'Intelligent discontent is the mainspring of civilization.' -- Eugene V. Debs

Thursday, December 16, 2010

Dubstep Rome 

UPDATE: Assange is released on bail in London, as US Attorney General Eric Holder prepares a conspiracy case against him. It looks like the expectation is that Bradley Manning can be abused badly enough in solitary confinement to say whatever is necessary to convict him.

INITIAL POST: As you may have heard, violent clashes erupted on the streets of Rome yesterday after Berlusconi survived a no-confidence vote:

Meanwhile, the electoral opposition to Berlusconi is engaging in the predictable search for police provocateurs as a partial explanation for the eruption of violence in Rome:

Anna Finocchiaro, leader in the Senate of Italy's biggest opposition group, the Democratic party, said: There were evidently people who had been infiltrated [among the rioters] and who put at risk the demonstrators and the police. Who commanded them? Who paid them? What were they meant to cause?

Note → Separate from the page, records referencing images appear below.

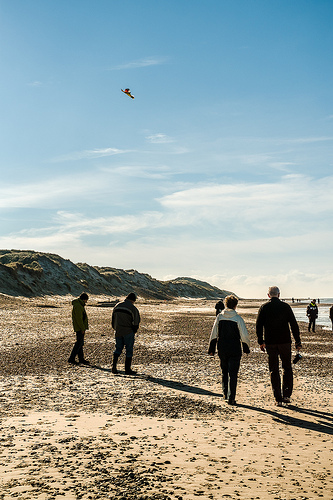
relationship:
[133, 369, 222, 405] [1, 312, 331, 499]
shadow on sand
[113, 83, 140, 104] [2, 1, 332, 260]
object in air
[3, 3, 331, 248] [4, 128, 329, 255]
sky has clouds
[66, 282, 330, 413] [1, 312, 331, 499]
people walking on beach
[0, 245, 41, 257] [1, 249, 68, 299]
plants are on dunes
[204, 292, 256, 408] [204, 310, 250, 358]
woman wears sweater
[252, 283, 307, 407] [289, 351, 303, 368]
man holding camera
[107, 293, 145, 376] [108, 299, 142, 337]
man wearing jacket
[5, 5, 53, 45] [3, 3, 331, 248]
part of sky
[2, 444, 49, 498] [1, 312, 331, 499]
part of ground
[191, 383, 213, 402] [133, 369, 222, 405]
part of shade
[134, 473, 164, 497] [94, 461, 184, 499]
part of stones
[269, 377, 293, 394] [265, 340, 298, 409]
part of trouser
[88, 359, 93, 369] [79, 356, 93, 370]
part of shoe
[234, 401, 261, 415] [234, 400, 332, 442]
edge of shadow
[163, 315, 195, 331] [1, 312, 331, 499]
part of beach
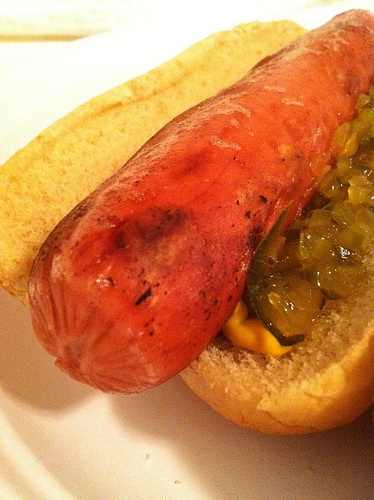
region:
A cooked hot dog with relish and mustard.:
[14, 17, 356, 449]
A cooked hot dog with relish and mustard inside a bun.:
[11, 12, 362, 478]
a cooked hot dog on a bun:
[1, 6, 373, 452]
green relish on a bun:
[249, 88, 372, 342]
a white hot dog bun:
[0, 12, 370, 439]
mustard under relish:
[218, 289, 306, 377]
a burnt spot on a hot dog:
[129, 280, 155, 308]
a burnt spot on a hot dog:
[255, 189, 272, 210]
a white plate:
[4, 282, 367, 496]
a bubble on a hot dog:
[206, 127, 247, 154]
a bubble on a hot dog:
[281, 90, 309, 108]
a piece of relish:
[245, 212, 325, 348]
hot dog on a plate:
[1, 3, 372, 497]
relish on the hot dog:
[238, 79, 372, 340]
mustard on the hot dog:
[221, 295, 295, 358]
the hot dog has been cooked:
[26, 0, 372, 395]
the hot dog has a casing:
[23, 1, 372, 402]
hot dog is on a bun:
[6, 8, 372, 470]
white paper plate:
[11, 286, 370, 498]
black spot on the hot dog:
[110, 190, 200, 281]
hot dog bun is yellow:
[4, 2, 371, 451]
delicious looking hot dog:
[3, 0, 371, 474]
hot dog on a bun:
[0, 9, 370, 438]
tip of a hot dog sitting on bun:
[26, 230, 201, 397]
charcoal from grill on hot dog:
[133, 286, 152, 305]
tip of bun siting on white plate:
[201, 356, 362, 436]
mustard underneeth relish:
[223, 303, 296, 359]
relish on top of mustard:
[243, 275, 326, 343]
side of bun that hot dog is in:
[0, 21, 281, 287]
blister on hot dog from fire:
[277, 142, 311, 183]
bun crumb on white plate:
[305, 467, 315, 472]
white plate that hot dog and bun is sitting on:
[27, 62, 78, 107]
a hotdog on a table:
[28, 48, 336, 440]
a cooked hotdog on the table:
[8, 72, 336, 474]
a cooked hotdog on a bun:
[85, 99, 302, 347]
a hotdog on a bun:
[48, 146, 367, 473]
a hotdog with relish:
[142, 95, 370, 415]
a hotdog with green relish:
[107, 100, 369, 429]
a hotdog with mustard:
[99, 88, 370, 397]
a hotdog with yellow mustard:
[56, 94, 361, 322]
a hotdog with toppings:
[72, 62, 367, 383]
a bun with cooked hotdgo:
[85, 133, 369, 391]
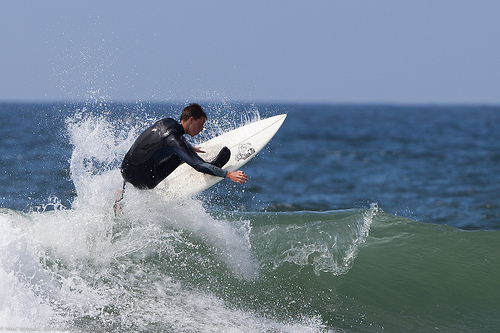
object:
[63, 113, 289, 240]
surfboard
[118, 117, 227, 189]
wetsuit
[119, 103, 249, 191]
surfer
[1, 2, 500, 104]
sky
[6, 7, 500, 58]
clouds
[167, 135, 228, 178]
arm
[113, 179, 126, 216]
cable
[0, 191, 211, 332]
wake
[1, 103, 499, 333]
water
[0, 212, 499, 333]
wave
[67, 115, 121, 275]
splash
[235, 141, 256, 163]
logo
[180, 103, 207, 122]
hair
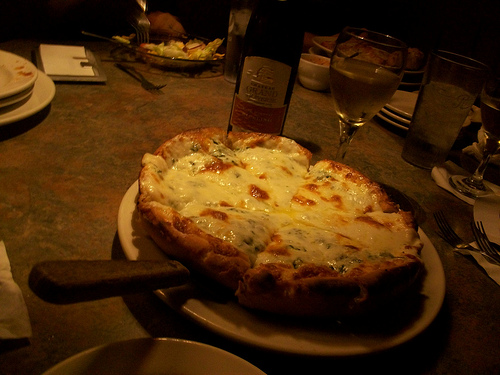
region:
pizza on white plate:
[111, 125, 441, 354]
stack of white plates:
[2, 49, 54, 127]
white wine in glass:
[322, 25, 403, 155]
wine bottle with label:
[225, 3, 307, 134]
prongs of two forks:
[434, 213, 499, 265]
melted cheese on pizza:
[156, 147, 401, 269]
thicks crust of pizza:
[246, 266, 416, 311]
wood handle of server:
[30, 252, 191, 304]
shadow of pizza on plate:
[126, 213, 159, 262]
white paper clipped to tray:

Photographs taken during the disturbances have prompted not only suspicions but bitter memories of the 1970s when rogue members of the police and intelligence services lent themselves to a so-called strategy of tension aimed at raising the level of violence to the point at which it could be used to justify draconian repression or even a coup d'état.

Yesterday, groups of masked and hooded demonstrators rampaged through the capital attacking police, smashing windows, setting fire to vehicles and throwing up barricades. The mayor of Rome, Gianni Alemanno, said first indications were that they had caused damage of about €20m. The disturbances were thought to be the most violent in Rome since 1977.

One of the participants in this week's rioting was photographed hurling a dustbin at members of the revenue guard and wielding a long shovel. But in other shots, he appears to be standing with the guards raising a truncheon in one hand and holding a pair of handcuffs in the other.

I have no trouble believing that there were, in fact, police provocateurs on the streets of Rome yesterday instigating some acts of property destruction, just as there were in London last week. And people in Italy have good cause to be concerned about it because of the 1970s strategy of tension mentioned in the article, a covert program that involved bombings and assassinations carried out by neo-fascists, with the apparent assistance of the Central Intelligence Agency, that were falsely attributed to radical left groups.

But the attacks upon the police, the burning of cars and the smashing of store windows in Rome cannot be entirely attributed to government manipulation. First off, people on the street were already angry, and rightly so. Hence, if provoked, they directed their anger towards whatever symbols of privilege were immediately at hand. Second, it strikes me as implausible to believe that the eruption of conflict was limited to situations exploited by the police. There was an independent agency, and that agency was, again, young people rebelling against the bleak future that the European Union and the European Central Bank have planned for them.

Apparently, the government has confidence that it can benefit from instigating them into more and more acts of property destruction and conflict with the police. But the rebellion is increasingly showing signs of spreading across the entire continent. Greece, then France, then the UK, then Italy and now, Greece, again today. Intensifying social unrest in one place as a means of generating local support for repressive measures may have the unintended consequence of inciting unrest elsewhere on a larger scale.